IFRS 3 — Continuing employment

Date recorded:

Issue

The Interpretations Committee received a request for guidance on the accounting in accordance with IFRS 3 Business Combinations for contingent payments to selling shareholders in circumstances in which those selling shareholders become, or continue as, employees.

The submitter asked the Interpretations Committee to clarify whether paragraph B55(a) of IFRS 3 is conclusive in determining that payments to an employee that are forfeited upon termination of employment are remuneration for post-combination services and not part of the consideration for an acquisition.

The question arose because the submitter asserted that paragraph B55 introduces subparagraphs (a)–(h) as indicators, but paragraph B55(a) uses conclusive language stating that the arrangement described is remuneration for post-combination services.

 

Decision not to add

January 2013

 

Reason

The Interpretations Committee observed that an arrangement in which contingent payments are automatically forfeited if employment terminates would lead to a conclusion that the arrangement is compensation for post-combination services rather than additional consideration for an acquisition, unless the service condition is not substantive.

The Interpretations Committee reached this conclusion on the basis of the conclusive language used in paragraph B55(a) of IFRS 3. The Interpretations Committee also noted that IFRS 3 is part of the joint effort by the IASB and the US-based Financial Accounting Standards Board (FASB) to promote the convergence of accounting standards.

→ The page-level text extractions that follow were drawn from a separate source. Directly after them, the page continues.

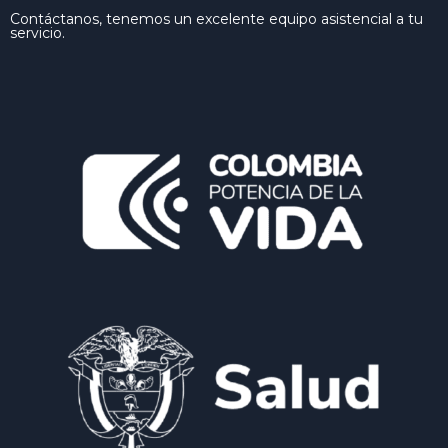
Contáctanos, tenemos un excelente equipo asistencial a tu
servicio.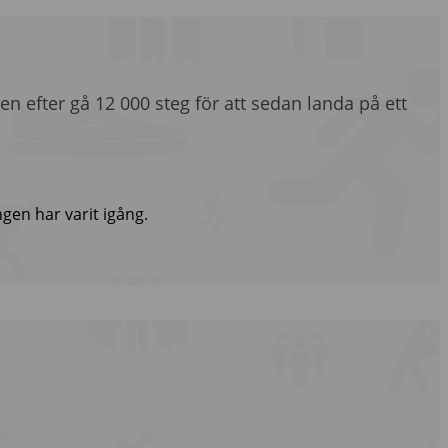
en efter gå 12 000 steg för att sedan landa på ett
gen har varit igång.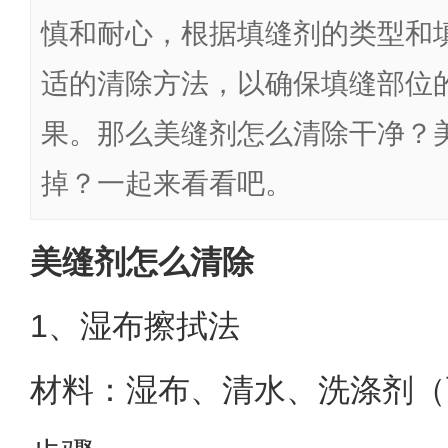
慎和耐心，根据填缝剂的类型和
适的清除方法，以确保填缝部位
果。那么美缝剂怎么清除干净？
掉？一起来看看吧。
美缝剂怎么清除
1、湿布擦拭法
材料：湿布、清水、洗涤剂（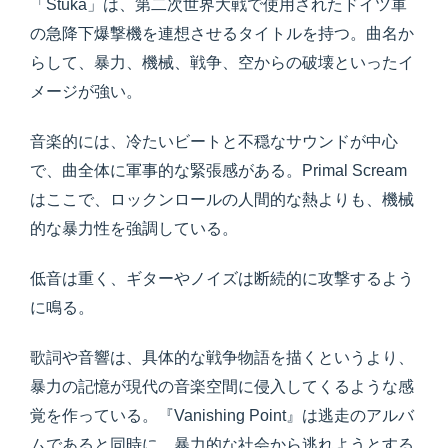
「Stuka」は、第二次世界大戦で使用されたドイツ軍
の急降下爆撃機を連想させるタイトルを持つ。曲名か
らして、暴力、機械、戦争、空からの破壊といったイ
メージが強い。
音楽的には、冷たいビートと不穏なサウンドが中心
で、曲全体に軍事的な緊張感がある。Primal Scream
はここで、ロックンロールの人間的な熱よりも、機械
的な暴力性を強調している。
低音は重く、ギターやノイズは断続的に攻撃するよう
に鳴る。
歌詞や音響は、具体的な戦争物語を描くというより、
暴力の記憶が現代の音楽空間に侵入してくるような感
覚を作っている。『Vanishing Point』は逃走のアルバ
ムであると同時に、暴力的な社会から逃れようとする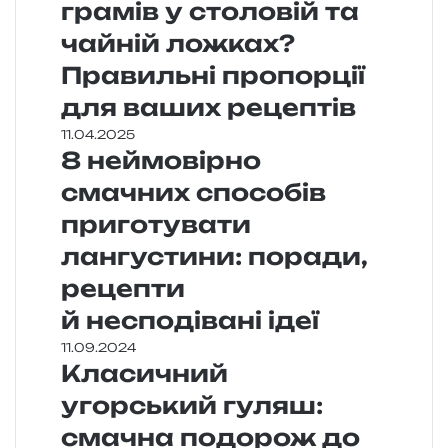
грамів у столовій та
чайній ложках?
Правильні пропорції
для ваших рецептів
11.04.2025
8 неймовірно
смачних способів
приготувати
лангустини: поради,
рецепти
й несподівані ідеї
11.09.2024
Класичний
угорський гуляш:
смачна подорож до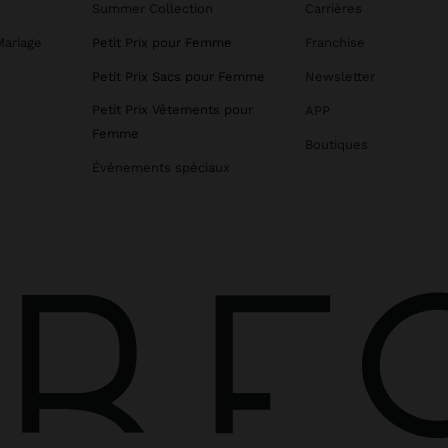
Summer Collection
Carrières
Mariage
Petit Prix pour Femme
Franchise
Petit Prix Sacs pour Femme
Newsletter
Petit Prix Vêtements pour
APP
Femme
Boutiques
Événements spéciaux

The Interpretations Committee was advised that the Post-implementation Review of FASB Statement No. 141R Business Combinations is in progress, and that the opportunity to co-ordinate any work on this issue with the FASB would arise after the conclusion of the Post-implementation Review of FASB Statement No. 141R.

Consequently, the Interpretations Committee decided not to add this issue to its agenda at this time and to revisit this issue after completion of the Post-implementation Review of FASB Statement No. 141R.